(Saved entries)
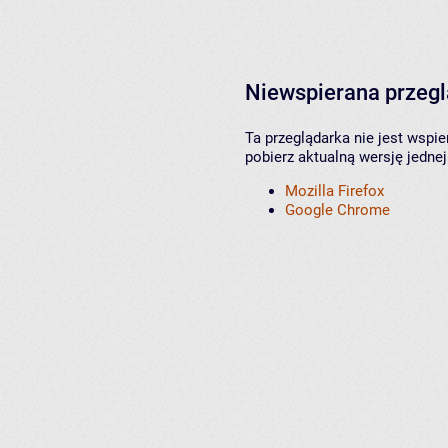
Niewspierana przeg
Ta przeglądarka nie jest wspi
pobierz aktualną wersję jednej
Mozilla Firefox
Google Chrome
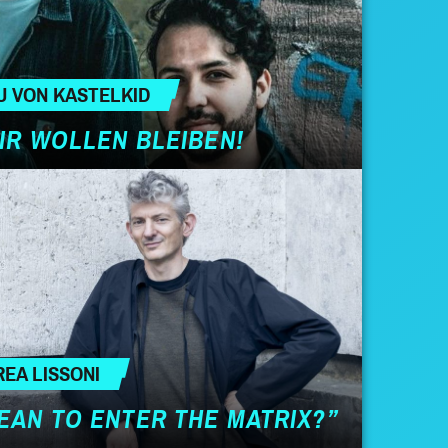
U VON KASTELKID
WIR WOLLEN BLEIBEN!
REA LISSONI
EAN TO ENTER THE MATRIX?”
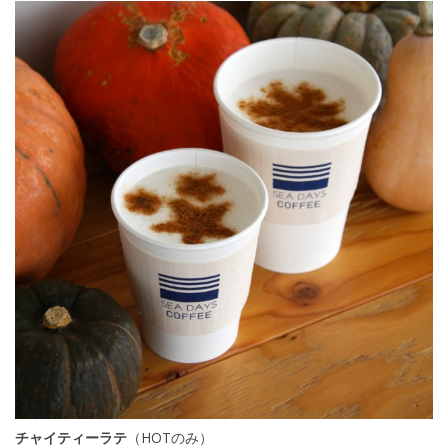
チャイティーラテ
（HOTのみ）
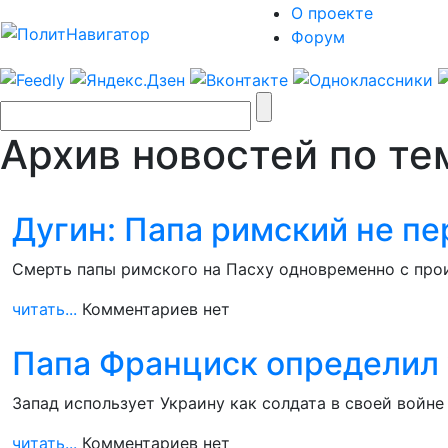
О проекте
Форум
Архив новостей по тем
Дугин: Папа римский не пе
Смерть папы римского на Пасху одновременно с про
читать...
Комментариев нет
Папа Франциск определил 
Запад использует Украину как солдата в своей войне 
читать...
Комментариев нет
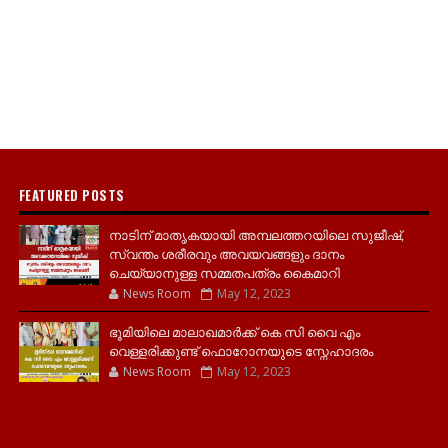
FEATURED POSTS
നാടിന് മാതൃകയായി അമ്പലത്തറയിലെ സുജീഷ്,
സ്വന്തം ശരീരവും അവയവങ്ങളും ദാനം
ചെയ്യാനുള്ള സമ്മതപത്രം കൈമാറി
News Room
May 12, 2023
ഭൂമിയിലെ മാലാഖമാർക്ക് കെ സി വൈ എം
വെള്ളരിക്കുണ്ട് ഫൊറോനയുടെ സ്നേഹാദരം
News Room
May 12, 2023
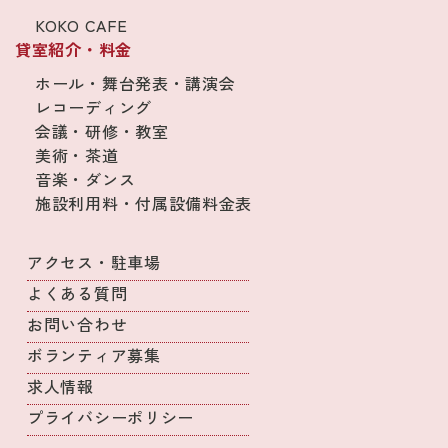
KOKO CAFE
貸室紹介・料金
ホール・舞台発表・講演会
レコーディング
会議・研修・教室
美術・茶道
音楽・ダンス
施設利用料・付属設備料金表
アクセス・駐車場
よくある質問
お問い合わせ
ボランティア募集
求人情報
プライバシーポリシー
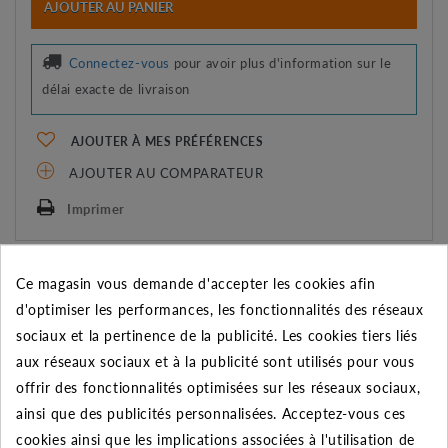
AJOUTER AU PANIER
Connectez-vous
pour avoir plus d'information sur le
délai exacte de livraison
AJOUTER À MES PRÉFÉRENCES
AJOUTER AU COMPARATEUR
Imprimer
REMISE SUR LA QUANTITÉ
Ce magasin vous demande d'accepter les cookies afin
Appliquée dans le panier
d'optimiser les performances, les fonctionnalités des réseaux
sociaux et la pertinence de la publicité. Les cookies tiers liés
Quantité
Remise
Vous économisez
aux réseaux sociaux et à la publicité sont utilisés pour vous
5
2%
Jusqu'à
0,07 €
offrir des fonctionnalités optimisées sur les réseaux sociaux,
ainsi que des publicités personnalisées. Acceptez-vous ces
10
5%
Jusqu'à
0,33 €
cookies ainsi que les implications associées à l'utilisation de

_ASSIGNMENT_
What needs duplicating is the run of lines from the one containing "Vous économisez" through the last line of the entries above, exact and complete.

_EXERCISE OUTPUT_
Vous économisez
aux réseaux sociaux et à la publicité sont utilisés pour vous
5
2%
Jusqu'à
0,07 €
offrir des fonctionnalités optimisées sur les réseaux sociaux,
ainsi que des publicités personnalisées. Acceptez-vous ces
10
5%
Jusqu'à
0,33 €
cookies ainsi que les implications associées à l'utilisation de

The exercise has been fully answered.